Work to be completed: Rewrite the records below, replacing every instance of "latitude" with "lat" and leaving everything else unchanged.

Data rows:
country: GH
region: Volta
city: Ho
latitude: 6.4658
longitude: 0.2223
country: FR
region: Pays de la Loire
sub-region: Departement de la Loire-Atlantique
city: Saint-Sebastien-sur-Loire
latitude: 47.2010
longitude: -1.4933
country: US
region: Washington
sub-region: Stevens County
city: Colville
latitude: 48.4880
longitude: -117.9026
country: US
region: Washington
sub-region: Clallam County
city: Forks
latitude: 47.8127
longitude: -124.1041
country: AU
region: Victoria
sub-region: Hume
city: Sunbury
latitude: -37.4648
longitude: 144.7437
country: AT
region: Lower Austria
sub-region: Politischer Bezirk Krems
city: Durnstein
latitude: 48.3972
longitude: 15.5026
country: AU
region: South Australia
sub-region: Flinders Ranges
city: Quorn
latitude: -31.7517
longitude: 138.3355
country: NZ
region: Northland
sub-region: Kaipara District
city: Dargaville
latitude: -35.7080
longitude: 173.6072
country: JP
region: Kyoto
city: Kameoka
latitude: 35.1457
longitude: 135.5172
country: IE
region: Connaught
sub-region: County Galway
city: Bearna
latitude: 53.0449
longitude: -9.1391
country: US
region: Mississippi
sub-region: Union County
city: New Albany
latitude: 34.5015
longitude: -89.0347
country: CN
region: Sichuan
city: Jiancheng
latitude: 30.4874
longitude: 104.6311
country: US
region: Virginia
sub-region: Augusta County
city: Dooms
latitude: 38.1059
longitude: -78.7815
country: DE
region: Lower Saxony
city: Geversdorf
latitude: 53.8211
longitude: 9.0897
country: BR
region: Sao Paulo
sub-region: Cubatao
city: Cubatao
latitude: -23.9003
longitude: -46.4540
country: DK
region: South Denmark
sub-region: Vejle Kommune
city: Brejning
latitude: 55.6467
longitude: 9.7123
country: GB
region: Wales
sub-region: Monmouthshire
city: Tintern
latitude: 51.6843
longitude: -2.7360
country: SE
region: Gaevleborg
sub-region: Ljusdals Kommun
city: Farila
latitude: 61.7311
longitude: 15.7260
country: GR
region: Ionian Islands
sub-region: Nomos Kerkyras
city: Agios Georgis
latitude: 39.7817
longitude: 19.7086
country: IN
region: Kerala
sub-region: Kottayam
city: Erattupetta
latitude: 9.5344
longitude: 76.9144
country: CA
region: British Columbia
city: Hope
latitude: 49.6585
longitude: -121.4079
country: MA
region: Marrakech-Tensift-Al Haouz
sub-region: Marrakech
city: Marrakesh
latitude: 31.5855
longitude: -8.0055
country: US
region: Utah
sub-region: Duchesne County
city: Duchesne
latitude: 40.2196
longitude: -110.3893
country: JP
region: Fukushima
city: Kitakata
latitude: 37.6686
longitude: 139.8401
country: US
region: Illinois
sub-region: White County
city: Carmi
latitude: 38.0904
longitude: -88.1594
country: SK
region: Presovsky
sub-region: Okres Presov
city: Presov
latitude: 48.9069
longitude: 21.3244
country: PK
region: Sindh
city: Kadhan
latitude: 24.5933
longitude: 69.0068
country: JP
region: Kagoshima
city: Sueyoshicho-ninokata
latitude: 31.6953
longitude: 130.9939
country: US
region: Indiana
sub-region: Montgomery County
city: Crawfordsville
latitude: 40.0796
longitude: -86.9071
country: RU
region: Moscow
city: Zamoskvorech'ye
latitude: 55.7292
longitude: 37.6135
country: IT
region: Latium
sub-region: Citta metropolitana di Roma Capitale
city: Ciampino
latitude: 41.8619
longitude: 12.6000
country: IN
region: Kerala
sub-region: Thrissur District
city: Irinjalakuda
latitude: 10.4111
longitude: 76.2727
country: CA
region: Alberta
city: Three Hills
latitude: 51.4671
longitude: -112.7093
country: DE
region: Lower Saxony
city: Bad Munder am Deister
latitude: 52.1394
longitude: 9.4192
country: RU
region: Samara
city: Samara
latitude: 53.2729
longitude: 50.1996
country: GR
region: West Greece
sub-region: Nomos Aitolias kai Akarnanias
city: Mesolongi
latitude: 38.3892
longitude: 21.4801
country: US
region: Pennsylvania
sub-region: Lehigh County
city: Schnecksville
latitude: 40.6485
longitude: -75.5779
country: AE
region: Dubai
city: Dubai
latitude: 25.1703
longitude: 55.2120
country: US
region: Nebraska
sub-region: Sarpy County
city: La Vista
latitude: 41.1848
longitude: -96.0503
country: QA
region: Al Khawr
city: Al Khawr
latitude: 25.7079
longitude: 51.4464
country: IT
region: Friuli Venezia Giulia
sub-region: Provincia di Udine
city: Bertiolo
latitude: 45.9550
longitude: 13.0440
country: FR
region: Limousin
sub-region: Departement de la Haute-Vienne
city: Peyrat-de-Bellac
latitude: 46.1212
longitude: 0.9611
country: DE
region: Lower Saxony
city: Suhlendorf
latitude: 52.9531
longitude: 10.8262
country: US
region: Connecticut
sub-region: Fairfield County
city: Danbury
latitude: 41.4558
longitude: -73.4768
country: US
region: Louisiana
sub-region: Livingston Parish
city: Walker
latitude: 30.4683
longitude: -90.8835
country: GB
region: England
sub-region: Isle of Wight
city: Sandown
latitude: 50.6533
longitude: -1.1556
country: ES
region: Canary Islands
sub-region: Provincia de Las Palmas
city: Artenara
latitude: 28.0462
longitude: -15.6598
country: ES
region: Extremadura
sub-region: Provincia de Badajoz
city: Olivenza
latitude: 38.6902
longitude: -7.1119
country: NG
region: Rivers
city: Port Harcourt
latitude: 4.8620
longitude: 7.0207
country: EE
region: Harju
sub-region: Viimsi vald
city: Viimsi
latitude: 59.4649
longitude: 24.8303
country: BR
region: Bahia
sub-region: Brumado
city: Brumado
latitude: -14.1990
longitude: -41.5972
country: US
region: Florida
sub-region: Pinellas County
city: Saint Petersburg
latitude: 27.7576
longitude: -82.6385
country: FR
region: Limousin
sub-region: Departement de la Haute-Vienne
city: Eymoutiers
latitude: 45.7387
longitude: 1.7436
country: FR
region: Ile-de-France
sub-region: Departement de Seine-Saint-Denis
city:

Exercise solution:
country: GH
region: Volta
city: Ho
lat: 6.4658
longitude: 0.2223
country: FR
region: Pays de la Loire
sub-region: Departement de la Loire-Atlantique
city: Saint-Sebastien-sur-Loire
lat: 47.2010
longitude: -1.4933
country: US
region: Washington
sub-region: Stevens County
city: Colville
lat: 48.4880
longitude: -117.9026
country: US
region: Washington
sub-region: Clallam County
city: Forks
lat: 47.8127
longitude: -124.1041
country: AU
region: Victoria
sub-region: Hume
city: Sunbury
lat: -37.4648
longitude: 144.7437
country: AT
region: Lower Austria
sub-region: Politischer Bezirk Krems
city: Durnstein
lat: 48.3972
longitude: 15.5026
country: AU
region: South Australia
sub-region: Flinders Ranges
city: Quorn
lat: -31.7517
longitude: 138.3355
country: NZ
region: Northland
sub-region: Kaipara District
city: Dargaville
lat: -35.7080
longitude: 173.6072
country: JP
region: Kyoto
city: Kameoka
lat: 35.1457
longitude: 135.5172
country: IE
region: Connaught
sub-region: County Galway
city: Bearna
lat: 53.0449
longitude: -9.1391
country: US
region: Mississippi
sub-region: Union County
city: New Albany
lat: 34.5015
longitude: -89.0347
country: CN
region: Sichuan
city: Jiancheng
lat: 30.4874
longitude: 104.6311
country: US
region: Virginia
sub-region: Augusta County
city: Dooms
lat: 38.1059
longitude: -78.7815
country: DE
region: Lower Saxony
city: Geversdorf
lat: 53.8211
longitude: 9.0897
country: BR
region: Sao Paulo
sub-region: Cubatao
city: Cubatao
lat: -23.9003
longitude: -46.4540
country: DK
region: South Denmark
sub-region: Vejle Kommune
city: Brejning
lat: 55.6467
longitude: 9.7123
country: GB
region: Wales
sub-region: Monmouthshire
city: Tintern
lat: 51.6843
longitude: -2.7360
country: SE
region: Gaevleborg
sub-region: Ljusdals Kommun
city: Farila
lat: 61.7311
longitude: 15.7260
country: GR
region: Ionian Islands
sub-region: Nomos Kerkyras
city: Agios Georgis
lat: 39.7817
longitude: 19.7086
country: IN
region: Kerala
sub-region: Kottayam
city: Erattupetta
lat: 9.5344
longitude: 76.9144
country: CA
region: British Columbia
city: Hope
lat: 49.6585
longitude: -121.4079
country: MA
region: Marrakech-Tensift-Al Haouz
sub-region: Marrakech
city: Marrakesh
lat: 31.5855
longitude: -8.0055
country: US
region: Utah
sub-region: Duchesne County
city: Duchesne
lat: 40.2196
longitude: -110.3893
country: JP
region: Fukushima
city: Kitakata
lat: 37.6686
longitude: 139.8401
country: US
region: Illinois
sub-region: White County
city: Carmi
lat: 38.0904
longitude: -88.1594
country: SK
region: Presovsky
sub-region: Okres Presov
city: Presov
lat: 48.9069
longitude: 21.3244
country: PK
region: Sindh
city: Kadhan
lat: 24.5933
longitude: 69.0068
country: JP
region: Kagoshima
city: Sueyoshicho-ninokata
lat: 31.6953
longitude: 130.9939
country: US
region: Indiana
sub-region: Montgomery County
city: Crawfordsville
lat: 40.0796
longitude: -86.9071
country: RU
region: Moscow
city: Zamoskvorech'ye
lat: 55.7292
longitude: 37.6135
country: IT
region: Latium
sub-region: Citta metropolitana di Roma Capitale
city: Ciampino
lat: 41.8619
longitude: 12.6000
country: IN
region: Kerala
sub-region: Thrissur District
city: Irinjalakuda
lat: 10.4111
longitude: 76.2727
country: CA
region: Alberta
city: Three Hills
lat: 51.4671
longitude: -112.7093
country: DE
region: Lower Saxony
city: Bad Munder am Deister
lat: 52.1394
longitude: 9.4192
country: RU
region: Samara
city: Samara
lat: 53.2729
longitude: 50.1996
country: GR
region: West Greece
sub-region: Nomos Aitolias kai Akarnanias
city: Mesolongi
lat: 38.3892
longitude: 21.4801
country: US
region: Pennsylvania
sub-region: Lehigh County
city: Schnecksville
lat: 40.6485
longitude: -75.5779
country: AE
region: Dubai
city: Dubai
lat: 25.1703
longitude: 55.2120
country: US
region: Nebraska
sub-region: Sarpy County
city: La Vista
lat: 41.1848
longitude: -96.0503
country: QA
region: Al Khawr
city: Al Khawr
lat: 25.7079
longitude: 51.4464
country: IT
region: Friuli Venezia Giulia
sub-region: Provincia di Udine
city: Bertiolo
lat: 45.9550
longitude: 13.0440
country: FR
region: Limousin
sub-region: Departement de la Haute-Vienne
city: Peyrat-de-Bellac
lat: 46.1212
longitude: 0.9611
country: DE
region: Lower Saxony
city: Suhlendorf
lat: 52.9531
longitude: 10.8262
country: US
region: Connecticut
sub-region: Fairfield County
city: Danbury
lat: 41.4558
longitude: -73.4768
country: US
region: Louisiana
sub-region: Livingston Parish
city: Walker
lat: 30.4683
longitude: -90.8835
country: GB
region: England
sub-region: Isle of Wight
city: Sandown
lat: 50.6533
longitude: -1.1556
country: ES
region: Canary Islands
sub-region: Provincia de Las Palmas
city: Artenara
lat: 28.0462
longitude: -15.6598
country: ES
region: Extremadura
sub-region: Provincia de Badajoz
city: Olivenza
lat: 38.6902
longitude: -7.1119
country: NG
region: Rivers
city: Port Harcourt
lat: 4.8620
longitude: 7.0207
country: EE
region: Harju
sub-region: Viimsi vald
city: Viimsi
lat: 59.4649
longitude: 24.8303
country: BR
region: Bahia
sub-region: Brumado
city: Brumado
lat: -14.1990
longitude: -41.5972
country: US
region: Florida
sub-region: Pinellas County
city: Saint Petersburg
lat: 27.7576
longitude: -82.6385
country: FR
region: Limousin
sub-region: Departement de la Haute-Vienne
city: Eymoutiers
lat: 45.7387
longitude: 1.7436
country: FR
region: Ile-de-France
sub-region: Departement de Seine-Saint-Denis
city:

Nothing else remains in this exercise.